### Your task
For the material that follows, return exactly the lines from the one with "cereal bowl [342,335,390,368]" through the one with "- decorative bowl [423,633,512,687]", both ends included.

### Entries shown

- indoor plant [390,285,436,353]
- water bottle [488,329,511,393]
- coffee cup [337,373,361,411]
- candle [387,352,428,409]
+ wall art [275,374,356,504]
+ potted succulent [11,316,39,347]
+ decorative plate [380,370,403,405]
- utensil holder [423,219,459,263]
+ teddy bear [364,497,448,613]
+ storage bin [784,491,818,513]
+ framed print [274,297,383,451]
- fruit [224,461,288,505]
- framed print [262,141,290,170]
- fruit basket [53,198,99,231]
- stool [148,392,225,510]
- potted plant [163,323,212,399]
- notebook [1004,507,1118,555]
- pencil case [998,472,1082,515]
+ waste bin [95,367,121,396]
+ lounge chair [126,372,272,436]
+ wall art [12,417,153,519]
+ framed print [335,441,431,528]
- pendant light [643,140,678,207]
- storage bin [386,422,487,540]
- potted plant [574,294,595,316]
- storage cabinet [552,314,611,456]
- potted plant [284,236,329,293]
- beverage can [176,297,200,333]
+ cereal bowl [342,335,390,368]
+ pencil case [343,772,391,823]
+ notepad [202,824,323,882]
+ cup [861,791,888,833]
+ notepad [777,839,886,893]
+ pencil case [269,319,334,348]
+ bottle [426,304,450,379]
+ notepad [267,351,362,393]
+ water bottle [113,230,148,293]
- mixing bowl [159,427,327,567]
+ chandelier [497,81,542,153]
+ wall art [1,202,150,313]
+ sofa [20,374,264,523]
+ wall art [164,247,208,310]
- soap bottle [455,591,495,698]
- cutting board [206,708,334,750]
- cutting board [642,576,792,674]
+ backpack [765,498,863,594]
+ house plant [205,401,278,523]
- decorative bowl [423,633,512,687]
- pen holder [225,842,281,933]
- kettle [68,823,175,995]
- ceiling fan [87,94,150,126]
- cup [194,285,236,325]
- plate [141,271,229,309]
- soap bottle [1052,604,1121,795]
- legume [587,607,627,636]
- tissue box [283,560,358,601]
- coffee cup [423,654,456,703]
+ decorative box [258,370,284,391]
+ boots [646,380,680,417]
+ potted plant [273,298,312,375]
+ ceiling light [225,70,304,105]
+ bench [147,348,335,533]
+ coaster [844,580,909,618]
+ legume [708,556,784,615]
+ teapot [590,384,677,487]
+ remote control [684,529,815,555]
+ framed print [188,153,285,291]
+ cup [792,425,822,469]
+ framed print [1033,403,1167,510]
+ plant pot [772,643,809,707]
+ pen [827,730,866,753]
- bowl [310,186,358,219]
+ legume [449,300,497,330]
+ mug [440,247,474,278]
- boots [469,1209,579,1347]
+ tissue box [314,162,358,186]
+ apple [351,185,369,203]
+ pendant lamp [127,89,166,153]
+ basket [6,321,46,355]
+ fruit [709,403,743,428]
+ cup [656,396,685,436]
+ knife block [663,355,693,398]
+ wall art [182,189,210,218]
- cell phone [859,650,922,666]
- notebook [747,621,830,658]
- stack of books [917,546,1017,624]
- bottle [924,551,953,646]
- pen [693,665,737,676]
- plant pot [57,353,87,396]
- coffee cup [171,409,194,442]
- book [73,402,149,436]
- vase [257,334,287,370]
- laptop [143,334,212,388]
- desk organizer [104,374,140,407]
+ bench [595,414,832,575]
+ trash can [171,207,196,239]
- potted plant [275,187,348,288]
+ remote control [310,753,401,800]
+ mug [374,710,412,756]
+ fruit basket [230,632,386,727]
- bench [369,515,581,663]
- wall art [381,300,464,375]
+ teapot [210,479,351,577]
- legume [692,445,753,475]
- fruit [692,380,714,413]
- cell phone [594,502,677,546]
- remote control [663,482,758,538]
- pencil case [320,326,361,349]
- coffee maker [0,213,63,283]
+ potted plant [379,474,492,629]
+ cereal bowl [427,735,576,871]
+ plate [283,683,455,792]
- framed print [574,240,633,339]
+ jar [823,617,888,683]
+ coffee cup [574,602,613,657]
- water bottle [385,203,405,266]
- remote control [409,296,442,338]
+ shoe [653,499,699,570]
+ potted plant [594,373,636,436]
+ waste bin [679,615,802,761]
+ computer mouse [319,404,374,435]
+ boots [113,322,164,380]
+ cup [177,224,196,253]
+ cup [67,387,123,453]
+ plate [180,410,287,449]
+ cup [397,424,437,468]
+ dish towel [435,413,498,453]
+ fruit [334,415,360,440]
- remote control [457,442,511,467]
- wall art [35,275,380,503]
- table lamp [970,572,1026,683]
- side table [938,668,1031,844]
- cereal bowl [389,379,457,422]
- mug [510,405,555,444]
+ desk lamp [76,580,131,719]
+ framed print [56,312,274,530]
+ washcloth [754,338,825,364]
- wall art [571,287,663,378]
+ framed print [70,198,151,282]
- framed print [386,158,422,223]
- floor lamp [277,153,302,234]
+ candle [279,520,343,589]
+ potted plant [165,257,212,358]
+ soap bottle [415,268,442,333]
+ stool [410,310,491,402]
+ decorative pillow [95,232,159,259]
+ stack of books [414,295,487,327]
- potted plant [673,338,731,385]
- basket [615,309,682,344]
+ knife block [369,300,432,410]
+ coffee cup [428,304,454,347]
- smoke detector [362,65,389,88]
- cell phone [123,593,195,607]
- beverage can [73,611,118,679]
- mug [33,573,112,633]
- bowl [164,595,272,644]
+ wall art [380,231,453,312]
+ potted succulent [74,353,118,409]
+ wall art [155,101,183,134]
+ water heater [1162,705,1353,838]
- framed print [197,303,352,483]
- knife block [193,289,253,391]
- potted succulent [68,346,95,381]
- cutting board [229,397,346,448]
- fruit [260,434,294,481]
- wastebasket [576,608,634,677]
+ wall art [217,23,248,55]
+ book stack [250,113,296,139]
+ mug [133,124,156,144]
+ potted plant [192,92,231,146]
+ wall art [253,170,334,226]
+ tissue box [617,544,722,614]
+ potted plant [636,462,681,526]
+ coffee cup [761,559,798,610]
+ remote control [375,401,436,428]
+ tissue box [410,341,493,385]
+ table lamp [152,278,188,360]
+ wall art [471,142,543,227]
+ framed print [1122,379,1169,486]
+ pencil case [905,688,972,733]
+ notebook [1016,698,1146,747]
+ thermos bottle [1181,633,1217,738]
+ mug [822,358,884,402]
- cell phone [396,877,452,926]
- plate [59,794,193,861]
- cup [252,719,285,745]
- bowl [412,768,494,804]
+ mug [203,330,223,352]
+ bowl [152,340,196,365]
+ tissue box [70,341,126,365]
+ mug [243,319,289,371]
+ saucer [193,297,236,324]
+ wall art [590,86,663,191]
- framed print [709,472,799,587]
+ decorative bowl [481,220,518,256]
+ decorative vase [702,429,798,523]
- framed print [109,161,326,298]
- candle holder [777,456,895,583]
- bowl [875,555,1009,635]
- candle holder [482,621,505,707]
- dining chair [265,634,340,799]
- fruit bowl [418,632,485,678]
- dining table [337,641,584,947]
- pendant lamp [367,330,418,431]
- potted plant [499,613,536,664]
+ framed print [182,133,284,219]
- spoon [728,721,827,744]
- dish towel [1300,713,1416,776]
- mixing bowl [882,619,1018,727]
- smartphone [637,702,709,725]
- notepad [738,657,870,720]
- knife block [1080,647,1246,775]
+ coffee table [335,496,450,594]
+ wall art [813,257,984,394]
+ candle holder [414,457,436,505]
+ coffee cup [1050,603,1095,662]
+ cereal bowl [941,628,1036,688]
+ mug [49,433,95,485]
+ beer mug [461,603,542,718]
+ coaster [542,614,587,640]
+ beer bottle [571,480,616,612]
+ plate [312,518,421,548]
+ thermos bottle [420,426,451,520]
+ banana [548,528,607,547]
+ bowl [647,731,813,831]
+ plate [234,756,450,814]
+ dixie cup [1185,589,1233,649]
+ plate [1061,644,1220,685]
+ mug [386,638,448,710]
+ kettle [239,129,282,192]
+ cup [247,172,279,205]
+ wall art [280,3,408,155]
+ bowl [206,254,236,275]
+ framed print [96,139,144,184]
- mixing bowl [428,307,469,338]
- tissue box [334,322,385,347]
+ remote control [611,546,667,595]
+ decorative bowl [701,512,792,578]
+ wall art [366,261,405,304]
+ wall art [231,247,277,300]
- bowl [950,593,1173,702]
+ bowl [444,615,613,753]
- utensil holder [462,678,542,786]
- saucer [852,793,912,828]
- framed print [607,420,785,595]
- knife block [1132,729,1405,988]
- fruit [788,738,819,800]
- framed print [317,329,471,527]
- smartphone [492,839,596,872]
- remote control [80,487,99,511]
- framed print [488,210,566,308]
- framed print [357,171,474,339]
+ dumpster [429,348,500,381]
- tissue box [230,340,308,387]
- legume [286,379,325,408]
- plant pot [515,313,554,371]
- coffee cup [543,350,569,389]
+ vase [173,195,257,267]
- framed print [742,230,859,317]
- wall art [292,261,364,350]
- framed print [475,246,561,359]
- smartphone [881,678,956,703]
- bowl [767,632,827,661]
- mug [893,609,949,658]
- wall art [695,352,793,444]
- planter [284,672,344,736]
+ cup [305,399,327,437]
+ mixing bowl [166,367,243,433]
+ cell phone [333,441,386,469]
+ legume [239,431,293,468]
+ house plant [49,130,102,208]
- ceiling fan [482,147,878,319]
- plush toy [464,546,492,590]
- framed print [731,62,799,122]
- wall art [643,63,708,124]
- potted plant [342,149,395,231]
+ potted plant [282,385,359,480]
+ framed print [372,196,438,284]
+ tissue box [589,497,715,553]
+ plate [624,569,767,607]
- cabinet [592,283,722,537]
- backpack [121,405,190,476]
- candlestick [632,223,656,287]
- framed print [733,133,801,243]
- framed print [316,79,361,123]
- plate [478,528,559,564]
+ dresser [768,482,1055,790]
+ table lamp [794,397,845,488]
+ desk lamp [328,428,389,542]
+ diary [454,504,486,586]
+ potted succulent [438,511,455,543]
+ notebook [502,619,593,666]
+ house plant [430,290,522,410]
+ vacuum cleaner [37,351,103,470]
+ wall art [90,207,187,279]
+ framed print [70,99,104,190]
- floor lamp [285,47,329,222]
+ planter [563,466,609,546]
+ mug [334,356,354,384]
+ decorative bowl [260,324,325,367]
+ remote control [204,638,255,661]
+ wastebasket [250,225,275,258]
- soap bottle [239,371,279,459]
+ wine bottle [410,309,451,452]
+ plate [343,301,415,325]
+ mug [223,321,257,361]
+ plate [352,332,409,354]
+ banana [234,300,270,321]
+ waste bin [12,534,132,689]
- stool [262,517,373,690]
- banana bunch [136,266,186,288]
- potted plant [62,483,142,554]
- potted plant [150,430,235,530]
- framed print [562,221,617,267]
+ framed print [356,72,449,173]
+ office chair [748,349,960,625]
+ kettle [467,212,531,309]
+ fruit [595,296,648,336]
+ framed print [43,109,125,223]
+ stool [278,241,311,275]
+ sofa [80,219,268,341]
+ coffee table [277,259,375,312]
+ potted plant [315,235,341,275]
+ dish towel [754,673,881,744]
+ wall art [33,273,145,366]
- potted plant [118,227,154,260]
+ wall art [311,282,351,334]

### Worked solution
+ cereal bowl [342,335,390,368]
+ pencil case [343,772,391,823]
+ notepad [202,824,323,882]
+ cup [861,791,888,833]
+ notepad [777,839,886,893]
+ pencil case [269,319,334,348]
+ bottle [426,304,450,379]
+ notepad [267,351,362,393]
+ water bottle [113,230,148,293]
- mixing bowl [159,427,327,567]
+ chandelier [497,81,542,153]
+ wall art [1,202,150,313]
+ sofa [20,374,264,523]
+ wall art [164,247,208,310]
- soap bottle [455,591,495,698]
- cutting board [206,708,334,750]
- cutting board [642,576,792,674]
+ backpack [765,498,863,594]
+ house plant [205,401,278,523]
- decorative bowl [423,633,512,687]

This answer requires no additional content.